If this is a private module (like for some custom hardware and the module won't be distributed) then you can do this, but I'm under the impression that if you are going to submit your code to the mainline then it may not be accepted.
Evan Teran mentioned sysfs, which seems like a good idea to me. If you really need to do harder custom stuff you could always make new ioctrls.
EDIT:
OK, I found the article I was looking for, it's from Linux Journal. It explains why doing this kind of stuff is generally a bad idea, then goes on to tell you exactly how to do it anyway.
assuming you can get pointers to the relavent function pointers to the open/read/close system calls, you can do something like this:
mm_segment_t fs = get_fs();
set_fs(KERNEL_DS);
fd = (*syscall_open)(file, flags, mode);
if(fd != -1) {
(*syscall_read)(fd, buf, size);
(*syscall_close)(fd);
}
set_fs(fs);
you will need to create the "syscall_*" function pointers I have shown though. I am sure there is a better way, but I believe that this would work.
Generally speaking, if you need to read/write files from a kernel module, you're doing something wrong architecturally.

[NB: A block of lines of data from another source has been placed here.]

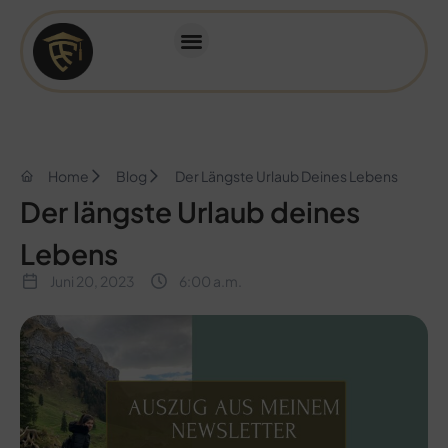
Home
Blog
Der Längste Urlaub Deines Lebens
Der längste Urlaub deines
Lebens
Juni 20, 2023
6:00 a.m.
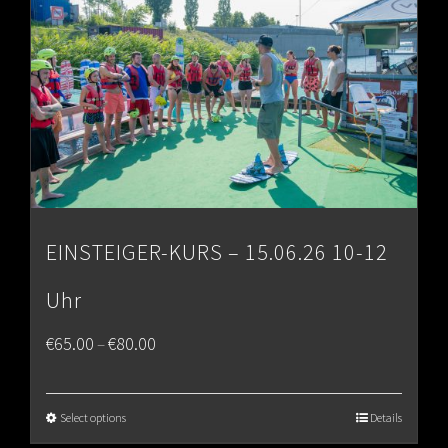
EINSTEIGER-KURS – 15.06.26 10-12
Uhr
Price
€
65.00
€
80.00
–
range:
€65.00
Select options
Details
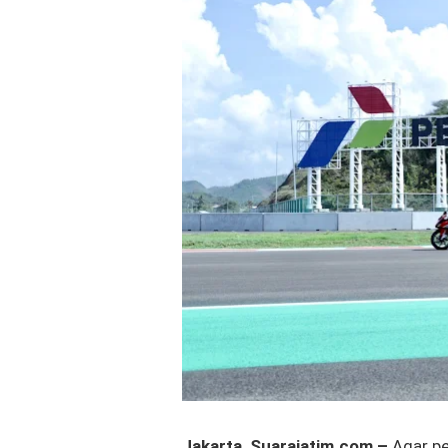
Jakarta, Suarajatim.com –
Agar p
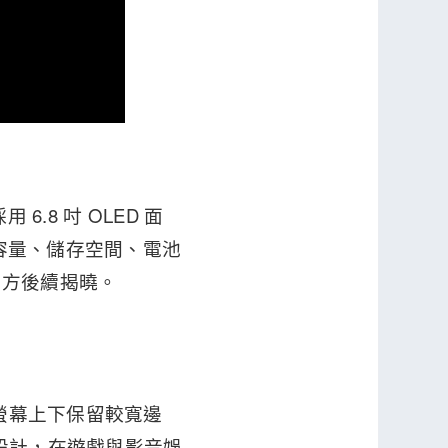
 6.8 吋 OLED 面
體容量、儲存空間、電池
官方後續揭曉。
，螢幕上下保留較寬邊
叭設計，在遊戲與影音娛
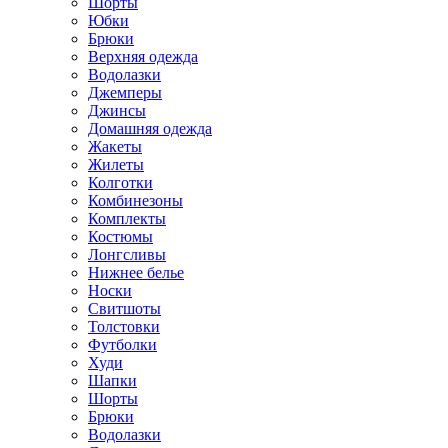
Шорты
Юбки
Брюки
Верхняя одежда
Водолазки
Джемперы
Джинсы
Домашняя одежда
Жакеты
Жилеты
Колготки
Комбинезоны
Комплекты
Костюмы
Лонгсливы
Нижнее белье
Носки
Свитшоты
Толстовки
Футболки
Худи
Шапки
Шорты
Брюки
Водолазки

There exist mechanisms (netlink for example - or just register a character device) to allow a kernel module to talk to a userspace helper process. That userspace helper process can do whatever it wants.
You could also implement a system call (or such like) to take a file descriptor opened in userspace and read/write it from the kernel.

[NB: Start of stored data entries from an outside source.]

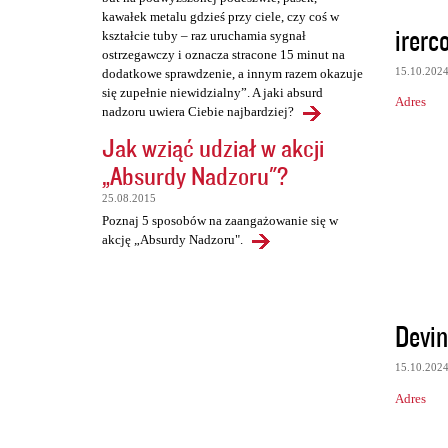
kawałek metalu gdzieś przy ciele, czy coś w
irerc
kształcie tuby – raz uruchamia sygnał
ostrzegawczy i oznacza stracone 15 minut na
15.10.202
dodatkowe sprawdzenie, a innym razem okazuje
się zupełnie niewidzialny”. A jaki absurd
Adres
nadzoru uwiera Ciebie najbardziej?
Jak wziąć udział w akcji
„Absurdy Nadzoru"?
25.08.2015
Poznaj 5 sposobów na zaangażowanie się w
akcję „Absurdy Nadzoru".
Devi
15.10.202
Adres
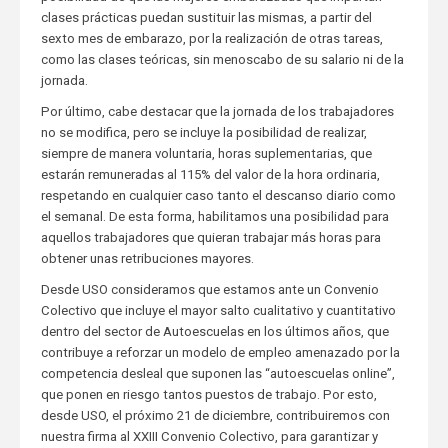
clases prácticas puedan sustituir las mismas, a partir del
sexto mes de embarazo, por la realización de otras tareas,
como las clases teóricas, sin menoscabo de su salario ni de la
jornada.
Por último, cabe destacar que la jornada de los trabajadores
no se modifica, pero se incluye la posibilidad de realizar,
siempre de manera voluntaria, horas suplementarias, que
estarán remuneradas al 115% del valor de la hora ordinaria,
respetando en cualquier caso tanto el descanso diario como
el semanal. De esta forma, habilitamos una posibilidad para
aquellos trabajadores que quieran trabajar más horas para
obtener unas retribuciones mayores.
Desde USO consideramos que estamos ante un Convenio
Colectivo que incluye el mayor salto cualitativo y cuantitativo
dentro del sector de Autoescuelas en los últimos años, que
contribuye a reforzar un modelo de empleo amenazado por la
competencia desleal que suponen las “autoescuelas online”,
que ponen en riesgo tantos puestos de trabajo. Por esto,
desde USO, el próximo 21 de diciembre, contribuiremos con
nuestra firma al XXIII Convenio Colectivo, para garantizar y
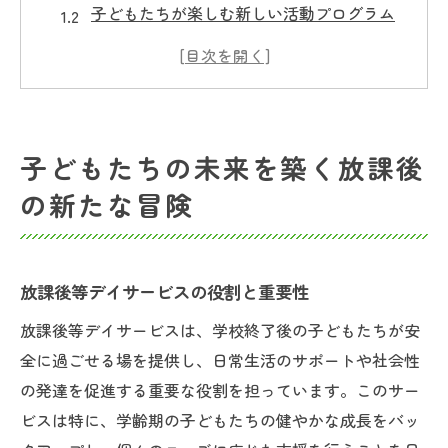
子どもたちが楽しむ新しい活動プログラム
成長を促進する環境の整備
子どもの好奇心を引き出す冒険とは
個性と才能を伸ばす教育
子どもたちの笑顔が生まれる瞬間
子どもたちの未来を築く放課後
東京都江東区大島で児童指導員として地域に貢
の新たな冒険
献しよう
地域社会での児童指導員の役割
地域との連携で実現する豊かな教育
放課後等デイサービスの役割と重要性
江東区大島の特色を活かしたプログラム
放課後等デイサービスは、学校終了後の子どもたちが安
地域コミュニティでの信頼と関係構築
全に過ごせる場を提供し、日常生活のサポートや社会性
地域貢献を実感する仕事の魅力
の発達を促進する重要な役割を担っています。このサー
共に歩む仲間と作る地域の未来
ビスは特に、学齢期の子どもたちの健やかな成長をバッ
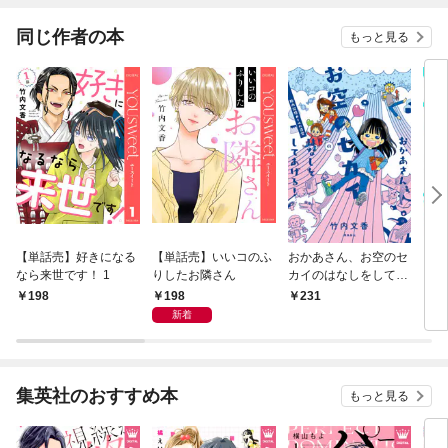
同じ作者の本
もっと見る
【単話売】好きになる
【単話売】いいコのふ
おかあさん、お空のセ
さす
なら来世です！ 1
りしたお隣さん
カイのはなしをしてあ
くん
げる！ 胎内記憶ガー
198
198
231
5
ルの日常【分冊版】
新着
（1）
集英社のおすすめ本
もっと見る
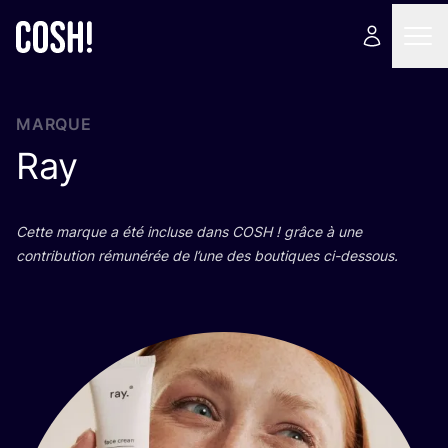
MARQUE
Ray
Cette marque a été incluse dans
COSH
! grâce à une
contri­bu­tion rému­né­rée de l’une des bou­tiques ci-dessous.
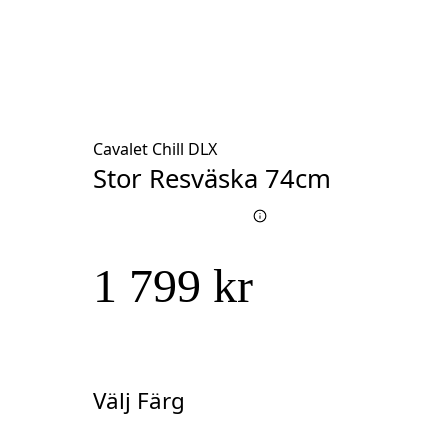
Cavalet Chill DLX
Stor Resväska 74cm
1 799 kr
Välj Färg
Välj
Färg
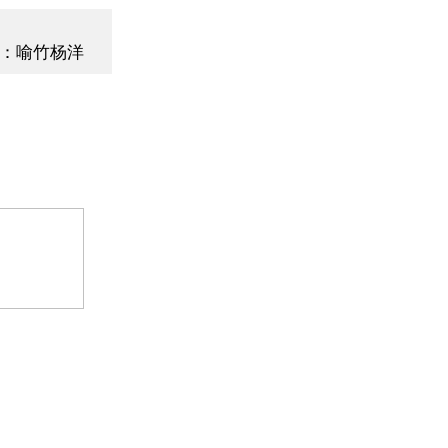
：喻竹杨洋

This would probably be neater than trying to open files in kernel space.
There are some other things which already open files from kernel space, you could look at them (the loop driver springs to mind?).
/proc filesystem is also good for private use, and it's easy.

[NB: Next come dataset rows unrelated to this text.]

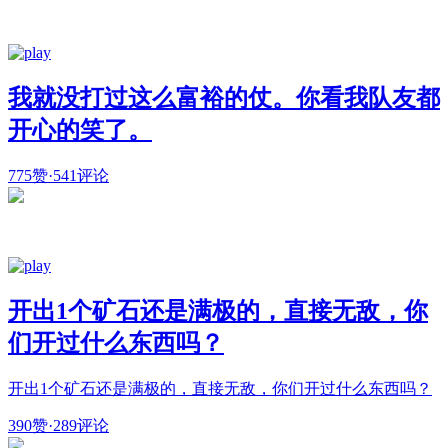
我就没打过这么富裕的仗。你看我队友都
开心的笑了。
775赞
·
541评论
开出1个矿石还是满极的，直接无敌，你
们开过什么东西吗？
开出1个矿石还是满极的，直接无敌，你们开过什么东西吗？
390赞
·
289评论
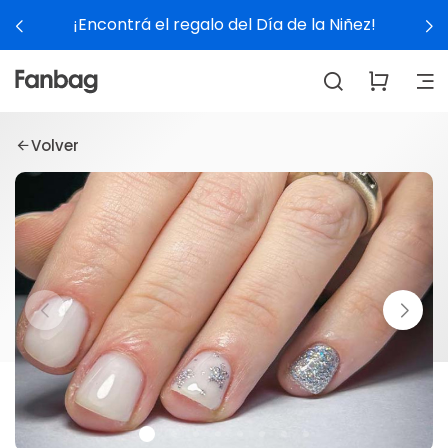
¡Encontrá el regalo del Día de la Niñez!
Volver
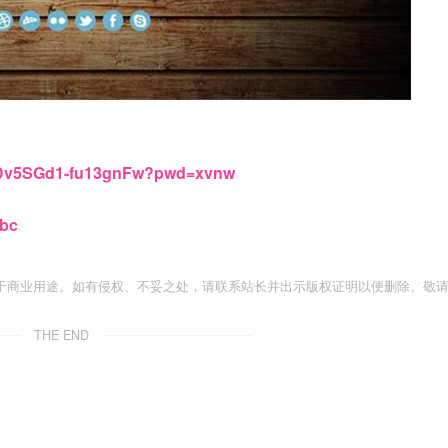
VkyDv5SGd1-fu13gnFw?pwd=xvnw
wbc
于商业用途。如有侵权、不妥之处，请联系站长并出示版权证明以便删除。敬
THE END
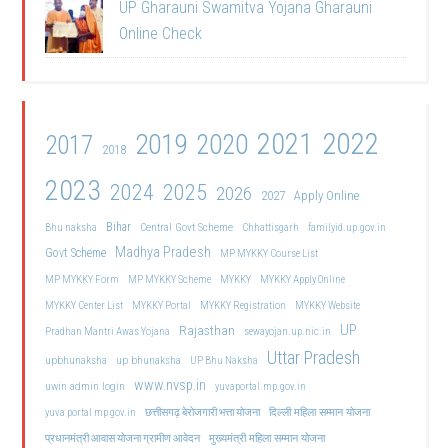
UP Gharauni Swamitva Yojana Gharauni
Online Check
2021
2022
2019
2020
2017
2018
2023
2024
2025
2026
2027
Apply Online
Bihar
Central Govt Scheme
Bhu naksha
Chhattisgarh
familyid.up.gov.in
Madhya Pradesh
Govt Scheme
MP MYKKY Course List
MP MYKKY Form
MP MYKKY Scheme
MYKKY
MYKKY Apply Online
MYKKY Center List
MYKKY Portal
MYKKY Registration
MYKKY Website
UP
Rajasthan
Pradhan Mantri Awas Yojana
sewayojan.up.nic.in
Uttar Pradesh
upbhunaksha
up bhunaksha
UP Bhu Naksha
www.nvsp.in
uwin admin login
yuvaportal.mp.gov.in
दिल्ली महिला सम्मान योजना
yuva portal mp gov.in
छत्तीसगढ़ बेरोजगारी भत्ता योजना
मुख्यमंत्री महिला सम्मान योजना
प्रधानमंत्री आवास योजना ग्रामीण आवेदन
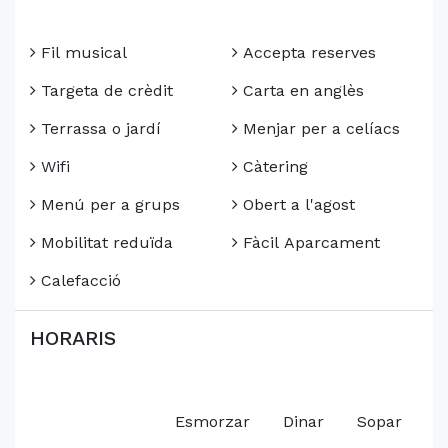
Fil musical
Accepta reserves
Targeta de crèdit
Carta en anglès
Terrassa o jardí
Menjar per a celíacs
Wifi
Càtering
Menú per a grups
Obert a l'agost
Mobilitat reduïda
Fàcil Aparcament
Calefacció
HORARIS
Esmorzar
Dinar
Sopar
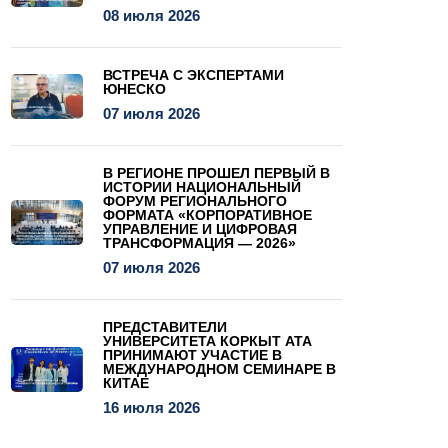
08 июля 2026
ВСТРЕЧА С ЭКСПЕРТАМИ
ЮНЕСКО
07 июля 2026
В РЕГИОНЕ ПРОШЕЛ ПЕРВЫЙ В
ИСТОРИИ НАЦИОНАЛЬНЫЙ
ФОРУМ РЕГИОНАЛЬНОГО
ФОРМАТА «КОРПОРАТИВНОЕ
УПРАВЛЕНИЕ И ЦИФРОВАЯ
ТРАНСФОРМАЦИЯ — 2026»
07 июля 2026
ПРЕДСТАВИТЕЛИ
УНИВЕРСИТЕТА КОРКЫТ АТА
ПРИНИМАЮТ УЧАСТИЕ В
МЕЖДУНАРОДНОМ СЕМИНАРЕ В
КИТАЕ
16 июля 2026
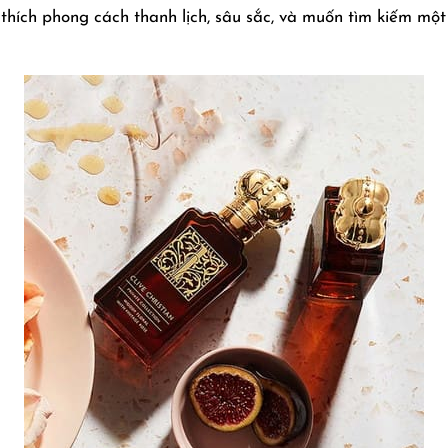
thích phong cách thanh lịch, sâu sắc, và muốn tìm kiếm một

http://www.linuxtopia.org/online_books/Linux_Kernel_Module_Programming_Guide/x773.html
All of the kernel developers say that file I/O from kernel space is bad (especially if you're referring to these files by their paths) but the mainstream kernel does this when you load firmware. If you just need to read from files, use the
kernel_read_file_from_path(const char *path, void **buf, loff_t *size, loff_t max_size, enum kernel_read_file_id id)
function, which is what the firmware loader code uses, declared in include/linux/fs.h. This function returns a negative value on error.
I'm not really sure of the point of the id variable at the end, if you look at the code it's not really used, so just put something like READING_FIRMWARE there (no quotes).
buf is not null terminated, instead refer to its size in size. If you need it to be null terminated, create a string size + 1 bytes long and copy it over or rewrite the kernel_read_file() function (used by kernel_read_file_from_path(), defined in fs/exec.c) and add one to i_size where memory is allocated. (If you want to do this, you can redefine the kernel_read_file() function in your module with a different function name to avoid modifying the whole kernel.)
If you need to write to files, there is a kernel_write() function (analogous to kernel_read(), which is used by kernel_read_file() and therefore also by kernel_read_file_from_path()), but there is no kernel_write_file() or kernel_write_file_from_path() function. You can look at the code in the fs/exec.c file in the Linux kernel source tree where kernel_read_file() and kernel_read_file_from_path() are defined to write your own kernel_write_file() and kernel_write_file_from_path() functions that you can include in your module.
And as always, you can store a file's contents in a char pointer instead of a void pointer with this function by casting it.
You can also find some informations about sys_call_open in this Linux Kernel Module Programing Guide.